Well done for discussing it all. Be sure to do some grounding and take care of yourself.
 
Can you see how the 25 year olds story is beyond ridiculous in context of the order of things? Someone who had a moment of dissociation and triggeredness would not have behaved like this over what sounds like an extended period of time. He wanted a threesome with a 16 year old girl and then became aggressive ending up in this type of rape. It shows calculation, determination, aggression and awareness.
 
I see that, I just think he wanted normal consensual sex with me and maybe my saying no and resisting triggered him to reenact his trauma on me. I was especially weak and pathetic at that time, I can imagine hearing a weak person pleading "no" would trigger a traumatized person.

That his wife committed suicide after this does make me wonder if he had been hurting her and maybe this was exposing her own suffering as well. I don't know. I always assume the most innocent possible reasoning in people. It's so hard for me to believe people actually want to do harm.
 
At a certain point in my life I realised that not only do I have an over developed ability/tendency to empathise but some of that empathising was projection. I've read someone else posting that on here recently and relate. I'm not saying this is happening for you as you get to decide what is and at your pace. Just saying that it is a possibility. Sometimes accepting that others brains don't work in the same way as ours do and they do genuinely have different and often bad motivations can be a hard thing to do. I think this type of identification can serve many roles. It usually starts early and thats why I asked you all the other stuff (no pressure to answer).

Early on I think it can be self protective as seeing the person for who they are can mean one is either going to need to fight or leave and both these can cause harm to come our way.

It has taken a lot of work for me to stop sanitising others motives and behaviour. I have been working on it for around 10 years now and it becomes more and more automatic. I find I am very decided and a little obsessive about checking in in all areas of my life though. I don't trust myself to let my guard down. I pedantically try to notice who someone shows me they are and hear it. I still blank things that are harmful to me in other ways at times. I hope this doesn't feel off topic.

Resisting means there was aggression. And before there was resisting. Aggression shows intent. Its not at all a normal way to interact with a girl and the very fact of your age is way more than a big red flag.

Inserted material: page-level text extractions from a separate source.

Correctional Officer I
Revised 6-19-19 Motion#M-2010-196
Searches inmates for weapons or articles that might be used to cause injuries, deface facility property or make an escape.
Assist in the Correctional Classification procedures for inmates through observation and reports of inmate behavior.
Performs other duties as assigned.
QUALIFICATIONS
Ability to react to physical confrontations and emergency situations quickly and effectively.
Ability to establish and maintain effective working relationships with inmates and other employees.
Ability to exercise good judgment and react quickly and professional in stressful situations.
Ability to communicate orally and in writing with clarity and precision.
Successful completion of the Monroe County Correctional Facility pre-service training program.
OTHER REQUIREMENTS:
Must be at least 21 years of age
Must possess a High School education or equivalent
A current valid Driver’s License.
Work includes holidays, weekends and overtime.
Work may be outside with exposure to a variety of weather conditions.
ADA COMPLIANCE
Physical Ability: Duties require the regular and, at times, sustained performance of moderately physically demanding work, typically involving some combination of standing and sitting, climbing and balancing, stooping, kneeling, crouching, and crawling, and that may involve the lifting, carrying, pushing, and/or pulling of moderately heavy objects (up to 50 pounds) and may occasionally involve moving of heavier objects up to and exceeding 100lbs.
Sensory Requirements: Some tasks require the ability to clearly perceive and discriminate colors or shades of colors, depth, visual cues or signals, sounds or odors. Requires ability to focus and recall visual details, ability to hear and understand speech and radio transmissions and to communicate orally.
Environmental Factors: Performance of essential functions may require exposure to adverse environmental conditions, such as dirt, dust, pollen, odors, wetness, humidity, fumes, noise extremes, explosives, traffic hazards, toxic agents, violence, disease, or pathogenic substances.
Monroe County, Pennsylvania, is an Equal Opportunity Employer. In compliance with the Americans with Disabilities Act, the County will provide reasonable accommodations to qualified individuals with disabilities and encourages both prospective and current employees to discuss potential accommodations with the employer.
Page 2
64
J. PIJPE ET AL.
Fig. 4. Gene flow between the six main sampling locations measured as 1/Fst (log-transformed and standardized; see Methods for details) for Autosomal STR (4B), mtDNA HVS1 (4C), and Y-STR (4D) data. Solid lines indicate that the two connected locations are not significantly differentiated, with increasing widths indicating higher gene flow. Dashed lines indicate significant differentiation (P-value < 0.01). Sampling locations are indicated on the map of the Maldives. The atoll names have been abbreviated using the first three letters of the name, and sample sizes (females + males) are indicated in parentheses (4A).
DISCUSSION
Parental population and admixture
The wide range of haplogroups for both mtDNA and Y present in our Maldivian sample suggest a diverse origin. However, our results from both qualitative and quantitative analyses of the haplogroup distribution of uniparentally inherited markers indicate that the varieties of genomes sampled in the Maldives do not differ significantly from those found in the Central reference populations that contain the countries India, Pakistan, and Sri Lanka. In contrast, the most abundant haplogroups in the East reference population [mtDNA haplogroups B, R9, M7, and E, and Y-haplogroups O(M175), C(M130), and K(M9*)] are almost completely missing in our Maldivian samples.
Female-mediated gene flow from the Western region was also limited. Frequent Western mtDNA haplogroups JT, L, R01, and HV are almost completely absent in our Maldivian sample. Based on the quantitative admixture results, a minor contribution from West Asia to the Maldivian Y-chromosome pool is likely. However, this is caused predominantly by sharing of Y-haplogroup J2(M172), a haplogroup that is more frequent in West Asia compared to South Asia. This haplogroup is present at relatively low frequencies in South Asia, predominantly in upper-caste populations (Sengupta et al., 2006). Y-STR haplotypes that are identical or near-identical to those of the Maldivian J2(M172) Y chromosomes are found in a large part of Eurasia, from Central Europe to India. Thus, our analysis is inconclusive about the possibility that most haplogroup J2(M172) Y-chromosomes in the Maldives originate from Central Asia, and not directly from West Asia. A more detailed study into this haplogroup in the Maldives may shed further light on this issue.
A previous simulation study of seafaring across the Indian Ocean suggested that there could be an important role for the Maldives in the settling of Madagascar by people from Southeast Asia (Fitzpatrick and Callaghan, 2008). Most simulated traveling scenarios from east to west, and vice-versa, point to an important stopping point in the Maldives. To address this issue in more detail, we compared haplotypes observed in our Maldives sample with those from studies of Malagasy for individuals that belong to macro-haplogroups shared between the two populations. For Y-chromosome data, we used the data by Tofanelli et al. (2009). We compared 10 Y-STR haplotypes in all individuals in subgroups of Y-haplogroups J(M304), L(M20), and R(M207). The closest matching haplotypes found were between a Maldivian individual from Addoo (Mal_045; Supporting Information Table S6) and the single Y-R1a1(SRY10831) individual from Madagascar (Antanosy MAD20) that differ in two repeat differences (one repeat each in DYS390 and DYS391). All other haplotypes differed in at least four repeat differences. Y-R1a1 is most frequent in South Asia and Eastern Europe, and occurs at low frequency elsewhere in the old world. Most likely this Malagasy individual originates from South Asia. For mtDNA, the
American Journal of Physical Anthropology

If he was abused then at that age he is likely rather acting out his rage rather than his triggeredness.

Totally with Zoogal on what happened here.
 
He wanted a threesome with a 16 year old girl and then became aggressive ending up in this type of rape. It shows calculation, determination, aggression and awareness.

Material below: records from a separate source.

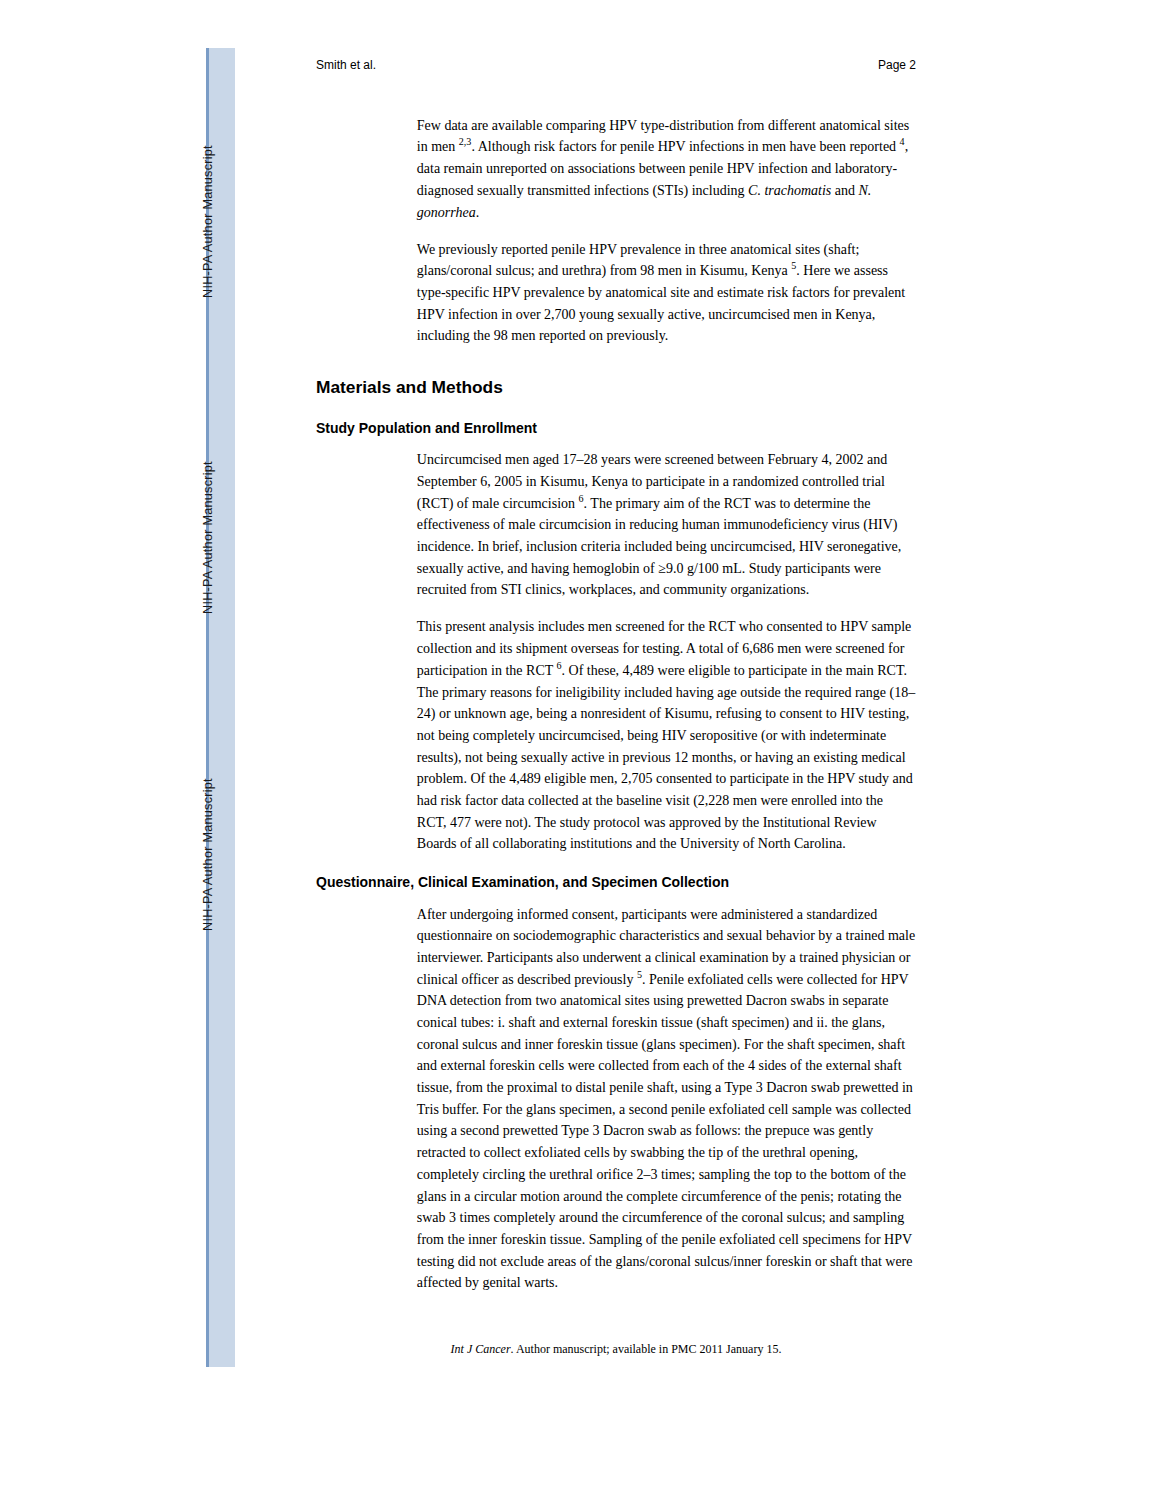NIH-PA Author Manuscript
NIH-PA Author Manuscript
NIH-PA Author Manuscript
Smith et al. Page 2
Few data are available comparing HPV type-distribution from different anatomical sites in men 2,3. Although risk factors for penile HPV infections in men have been reported 4, data remain unreported on associations between penile HPV infection and laboratory-diagnosed sexually transmitted infections (STIs) including C. trachomatis and N. gonorrhea.
We previously reported penile HPV prevalence in three anatomical sites (shaft; glans/coronal sulcus; and urethra) from 98 men in Kisumu, Kenya 5. Here we assess type-specific HPV prevalence by anatomical site and estimate risk factors for prevalent HPV infection in over 2,700 young sexually active, uncircumcised men in Kenya, including the 98 men reported on previously.
Materials and Methods
Study Population and Enrollment
Uncircumcised men aged 17–28 years were screened between February 4, 2002 and September 6, 2005 in Kisumu, Kenya to participate in a randomized controlled trial (RCT) of male circumcision 6. The primary aim of the RCT was to determine the effectiveness of male circumcision in reducing human immunodeficiency virus (HIV) incidence. In brief, inclusion criteria included being uncircumcised, HIV seronegative, sexually active, and having hemoglobin of ≥9.0 g/100 mL. Study participants were recruited from STI clinics, workplaces, and community organizations.
This present analysis includes men screened for the RCT who consented to HPV sample collection and its shipment overseas for testing. A total of 6,686 men were screened for participation in the RCT 6. Of these, 4,489 were eligible to participate in the main RCT. The primary reasons for ineligibility included having age outside the required range (18–24) or unknown age, being a nonresident of Kisumu, refusing to consent to HIV testing, not being completely uncircumcised, being HIV seropositive (or with indeterminate results), not being sexually active in previous 12 months, or having an existing medical problem. Of the 4,489 eligible men, 2,705 consented to participate in the HPV study and had risk factor data collected at the baseline visit (2,228 men were enrolled into the RCT, 477 were not). The study protocol was approved by the Institutional Review Boards of all collaborating institutions and the University of North Carolina.
Questionnaire, Clinical Examination, and Specimen Collection
After undergoing informed consent, participants were administered a standardized questionnaire on sociodemographic characteristics and sexual behavior by a trained male interviewer. Participants also underwent a clinical examination by a trained physician or clinical officer as described previously 5. Penile exfoliated cells were collected for HPV DNA detection from two anatomical sites using prewetted Dacron swabs in separate conical tubes: i. shaft and external foreskin tissue (shaft specimen) and ii. the glans, coronal sulcus and inner foreskin tissue (glans specimen). For the shaft specimen, shaft and external foreskin cells were collected from each of the 4 sides of the external shaft tissue, from the proximal to distal penile shaft, using a Type 3 Dacron swab prewetted in Tris buffer. For the glans specimen, a second penile exfoliated cell sample was collected using a second prewetted Type 3 Dacron swab as follows: the prepuce was gently retracted to collect exfoliated cells by swabbing the tip of the urethral opening, completely circling the urethral orifice 2–3 times; sampling the top to the bottom of the glans in a circular motion around the complete circumference of the penis; rotating the swab 3 times completely around the circumference of the coronal sulcus; and sampling from the inner foreskin tissue. Sampling of the penile exfoliated cell specimens for HPV testing did not exclude areas of the glans/coronal sulcus/inner foreskin or shaft that were affected by genital warts.
Int J Cancer. Author manuscript; available in PMC 2011 January 15.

This is so true. He SO wasn't triggered. Just look at what you told us, Orion:

(1) He was cheating on his wife
(2) He wanted sex with a 16 year old - a 16 year old who he saw as "weak", as you say yourself Orion
(3) He wanted three-way sex
(4) He was manipulating a 21 year old to help him
(5) He was angered by you exercising your right to say no
(6) He violently assaulted you


It sounds like your mother was not there for you at all. She allowed you to see the psychopath. Even if she didn't know exactly what you were going through, she sure wasn't checking up on you, and I have little doubt that there were signs of abuse to which she turned a blind eye. She let you drop out of school. She let you be rail thin. At 16, she gave you the freedom to spend time with a 25 year old.

I actually can understand how you don't feel anger at the 25 year old. Your emotional response system was hijacked by the psycho. By the time the 25 year old came around, you were already defeated so you felt "meh, who cares". After all, what's one humiliation compared to living with abuse day in and day out.

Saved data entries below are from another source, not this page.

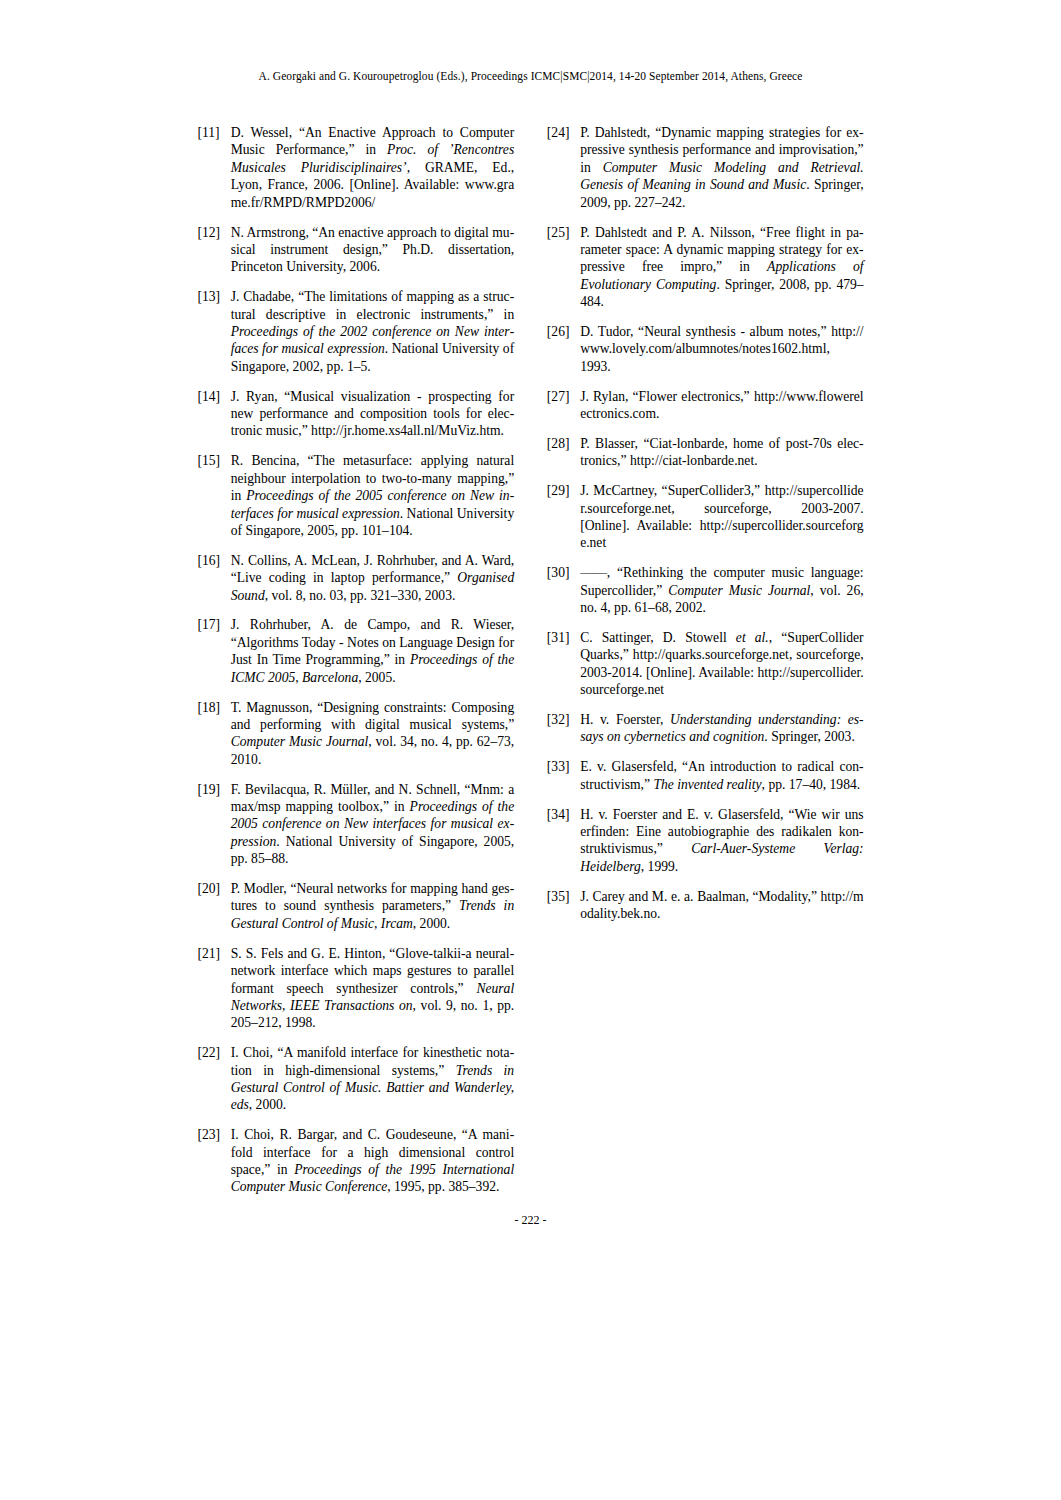A. Georgaki and G. Kouroupetroglou (Eds.), Proceedings ICMC|SMC|2014, 14-20 September 2014, Athens, Greece
[11] D. Wessel, “An Enactive Approach to Computer Music Performance,” in Proc. of ’Rencontres Musicales Pluridisciplinaires’, GRAME, Ed., Lyon, France, 2006. [Online]. Available: www.grame.fr/RMPD/RMPD2006/
[12] N. Armstrong, “An enactive approach to digital musical instrument design,” Ph.D. dissertation, Princeton University, 2006.
[13] J. Chadabe, “The limitations of mapping as a structural descriptive in electronic instruments,” in Proceedings of the 2002 conference on New interfaces for musical expression. National University of Singapore, 2002, pp. 1–5.
[14] J. Ryan, “Musical visualization - prospecting for new performance and composition tools for electronic music,” http://jr.home.xs4all.nl/MuViz.htm.
[15] R. Bencina, “The metasurface: applying natural neighbour interpolation to two-to-many mapping,” in Proceedings of the 2005 conference on New interfaces for musical expression. National University of Singapore, 2005, pp. 101–104.
[16] N. Collins, A. McLean, J. Rohrhuber, and A. Ward, “Live coding in laptop performance,” Organised Sound, vol. 8, no. 03, pp. 321–330, 2003.
[17] J. Rohrhuber, A. de Campo, and R. Wieser, “Algorithms Today - Notes on Language Design for Just In Time Programming,” in Proceedings of the ICMC 2005, Barcelona, 2005.
[18] T. Magnusson, “Designing constraints: Composing and performing with digital musical systems,” Computer Music Journal, vol. 34, no. 4, pp. 62–73, 2010.
[19] F. Bevilacqua, R. Müller, and N. Schnell, “Mnm: a max/msp mapping toolbox,” in Proceedings of the 2005 conference on New interfaces for musical expression. National University of Singapore, 2005, pp. 85–88.
[20] P. Modler, “Neural networks for mapping hand gestures to sound synthesis parameters,” Trends in Gestural Control of Music, Ircam, 2000.
[21] S. S. Fels and G. E. Hinton, “Glove-talkii-a neural-network interface which maps gestures to parallel formant speech synthesizer controls,” Neural Networks, IEEE Transactions on, vol. 9, no. 1, pp. 205–212, 1998.
[22] I. Choi, “A manifold interface for kinesthetic notation in high-dimensional systems,” Trends in Gestural Control of Music. Battier and Wanderley, eds, 2000.
[23] I. Choi, R. Bargar, and C. Goudeseune, “A manifold interface for a high dimensional control space,” in Proceedings of the 1995 International Computer Music Conference, 1995, pp. 385–392.
[24] P. Dahlstedt, “Dynamic mapping strategies for expressive synthesis performance and improvisation,” in Computer Music Modeling and Retrieval. Genesis of Meaning in Sound and Music. Springer, 2009, pp. 227–242.
[25] P. Dahlstedt and P. A. Nilsson, “Free flight in parameter space: A dynamic mapping strategy for expressive free impro,” in Applications of Evolutionary Computing. Springer, 2008, pp. 479–484.
[26] D. Tudor, “Neural synthesis - album notes,” http://www.lovely.com/albumnotes/notes1602.html, 1993.
[27] J. Rylan, “Flower electronics,” http://www.flowerelectronics.com.
[28] P. Blasser, “Ciat-lonbarde, home of post-70s electronics,” http://ciat-lonbarde.net.
[29] J. McCartney, “SuperCollider3,” http://supercollider.sourceforge.net, sourceforge, 2003-2007. [Online]. Available: http://supercollider.sourceforge.net
[30]——, “Rethinking the computer music language: Supercollider,” Computer Music Journal, vol. 26, no. 4, pp. 61–68, 2002.
[31] C. Sattinger, D. Stowell et al., “SuperCollider Quarks,” http://quarks.sourceforge.net, sourceforge, 2003-2014. [Online]. Available: http://supercollider.sourceforge.net
[32] H. v. Foerster, Understanding understanding: essays on cybernetics and cognition. Springer, 2003.
[33] E. v. Glasersfeld, “An introduction to radical constructivism,” The invented reality, pp. 17–40, 1984.
[34] H. v. Foerster and E. v. Glasersfeld, “Wie wir uns erfinden: Eine autobiographie des radikalen konstruktivismus,” Carl-Auer-Systeme Verlag: Heidelberg, 1999.
[35] J. Carey and M. e. a. Baalman, “Modality,” http://modality.bek.no.
- 222 -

The real damage was done by your mother and by the psycho. If you find your rage against them and work through it, then you can decide at that time whether you want to look at the anal rape differently. For now, I think that analyzing the rape is not going to get you anywhere. Even if you are seeing it more clearly now than you were before, you are not in the right frame of mind to work through it. First things first.